▸ Given text:
So far I have had heatable suggest that I remove the vented regular boiler and install a vitodens 100 boiler as a combi option. I have asked for a 222 Viessmann so that it can remain in the same location but that was not an option

I am concerned about

1) the pipe work is buried in the walls and is steel pipe work. That is the case for central heating and hot water and the combi boiler will pressurise the pipes to a higher bar pressure and cause weeping joints and leaks which will remain undetected. Can you share your comments please

2) is a vitodens 100 combi suitable for a large detached four bed two shower house and will it be as hot water as a regular boiler which has a vented cylinder

3) the pie work is commercial sized steel for central heating and some hot water. Is this a benefit and should be retained or is 22mm copper piping better to redo in. The current system was expensive to install at the time and I do not wish to spend money and end up with a less attractive outcome

4) I would prefer the boiler remains outside the house and in outhouse so that there are no gas emissions in the house. I do not want the boiler in the loft unless I have no choice

My current thinking was to replace the boiler with another freestanding heat only boiler and reuse the expensive commcerial style flue. Gas advisers (who charge for the quote) advise me to put a combi in the log and suggest using plastic piping to get rid of the expensive steel pipes
 
1. Personally don't think a combi is suitable for a house that size with two bathrooms.

▸ Raw data:
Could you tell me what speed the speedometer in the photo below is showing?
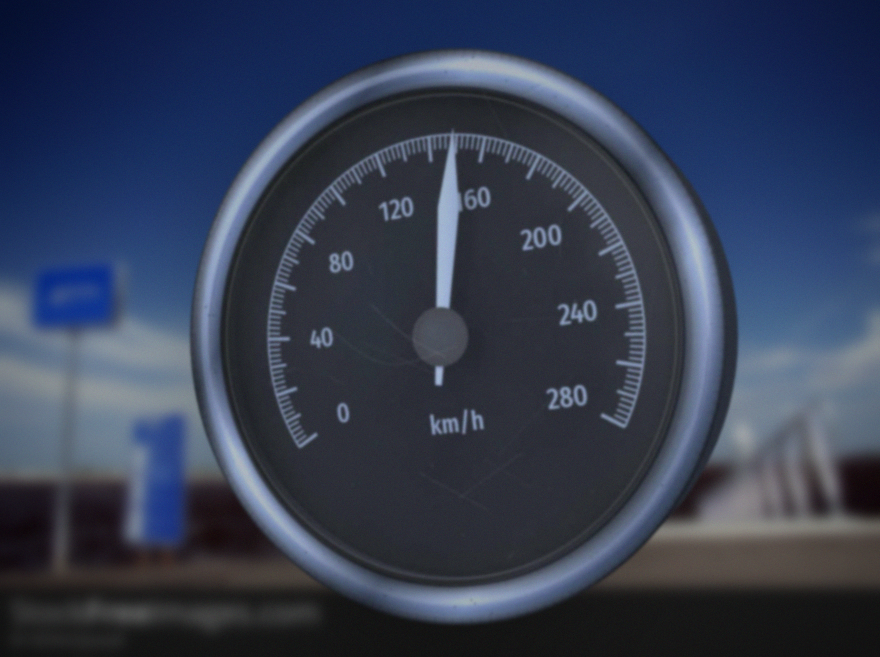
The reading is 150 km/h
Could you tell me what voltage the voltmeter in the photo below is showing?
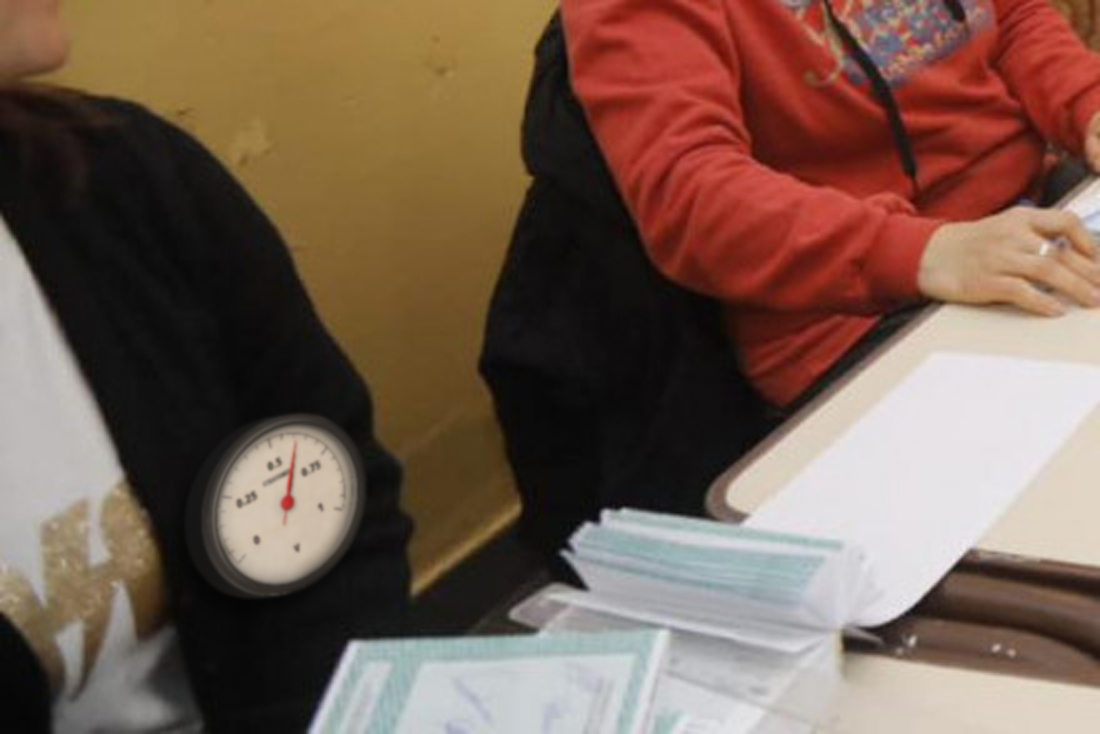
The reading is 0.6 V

▸ What needs to be done:
Switch "flue" to "chimney" and write out the boiler post again, everything from "3) the pie work" down to "with two bathrooms.".

▸ Written response:
3) the pie work is commercial sized steel for central heating and some hot water. Is this a benefit and should be retained or is 22mm copper piping better to redo in. The current system was expensive to install at the time and I do not wish to spend money and end up with a less attractive outcome

4) I would prefer the boiler remains outside the house and in outhouse so that there are no gas emissions in the house. I do not want the boiler in the loft unless I have no choice

My current thinking was to replace the boiler with another freestanding heat only boiler and reuse the expensive commcerial style chimney. Gas advisers (who charge for the quote) advise me to put a combi in the log and suggest using plastic piping to get rid of the expensive steel pipes
 
1. Personally don't think a combi is suitable for a house that size with two bathrooms.